━━━ DATASET ROWS ━━━

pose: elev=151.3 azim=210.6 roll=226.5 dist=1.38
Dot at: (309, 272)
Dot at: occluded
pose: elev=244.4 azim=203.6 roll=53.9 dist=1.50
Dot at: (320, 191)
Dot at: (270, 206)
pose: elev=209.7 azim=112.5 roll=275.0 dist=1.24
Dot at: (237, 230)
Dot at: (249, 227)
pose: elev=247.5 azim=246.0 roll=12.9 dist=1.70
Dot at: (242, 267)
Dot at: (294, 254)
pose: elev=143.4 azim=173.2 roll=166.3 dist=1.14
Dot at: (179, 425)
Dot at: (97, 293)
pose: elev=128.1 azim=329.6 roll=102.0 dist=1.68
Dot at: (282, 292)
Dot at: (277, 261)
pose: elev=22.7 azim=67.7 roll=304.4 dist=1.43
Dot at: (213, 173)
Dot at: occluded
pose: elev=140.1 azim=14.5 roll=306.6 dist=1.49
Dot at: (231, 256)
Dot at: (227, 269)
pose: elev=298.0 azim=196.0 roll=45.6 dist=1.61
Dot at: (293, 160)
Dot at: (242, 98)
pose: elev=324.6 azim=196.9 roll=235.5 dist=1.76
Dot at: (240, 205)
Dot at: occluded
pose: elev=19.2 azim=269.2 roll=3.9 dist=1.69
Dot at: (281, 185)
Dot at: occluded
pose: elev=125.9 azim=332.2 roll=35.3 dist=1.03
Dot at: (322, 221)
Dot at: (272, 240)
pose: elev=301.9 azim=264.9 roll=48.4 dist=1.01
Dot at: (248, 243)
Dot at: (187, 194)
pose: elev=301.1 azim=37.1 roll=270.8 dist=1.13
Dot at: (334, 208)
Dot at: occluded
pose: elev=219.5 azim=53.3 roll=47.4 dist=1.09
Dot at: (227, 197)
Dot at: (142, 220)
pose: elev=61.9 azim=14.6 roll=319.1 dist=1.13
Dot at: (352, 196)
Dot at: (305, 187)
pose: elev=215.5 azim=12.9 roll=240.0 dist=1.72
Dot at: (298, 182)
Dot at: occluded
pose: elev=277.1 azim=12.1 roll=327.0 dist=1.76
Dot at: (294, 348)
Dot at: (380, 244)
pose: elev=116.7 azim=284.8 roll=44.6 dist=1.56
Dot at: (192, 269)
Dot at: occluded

━━━

Copy out word for word every line above, from the one containing "pose: elev=219.5 azim=53.3" down to the last line.

FINISHED ANSWER:
pose: elev=219.5 azim=53.3 roll=47.4 dist=1.09
Dot at: (227, 197)
Dot at: (142, 220)
pose: elev=61.9 azim=14.6 roll=319.1 dist=1.13
Dot at: (352, 196)
Dot at: (305, 187)
pose: elev=215.5 azim=12.9 roll=240.0 dist=1.72
Dot at: (298, 182)
Dot at: occluded
pose: elev=277.1 azim=12.1 roll=327.0 dist=1.76
Dot at: (294, 348)
Dot at: (380, 244)
pose: elev=116.7 azim=284.8 roll=44.6 dist=1.56
Dot at: (192, 269)
Dot at: occluded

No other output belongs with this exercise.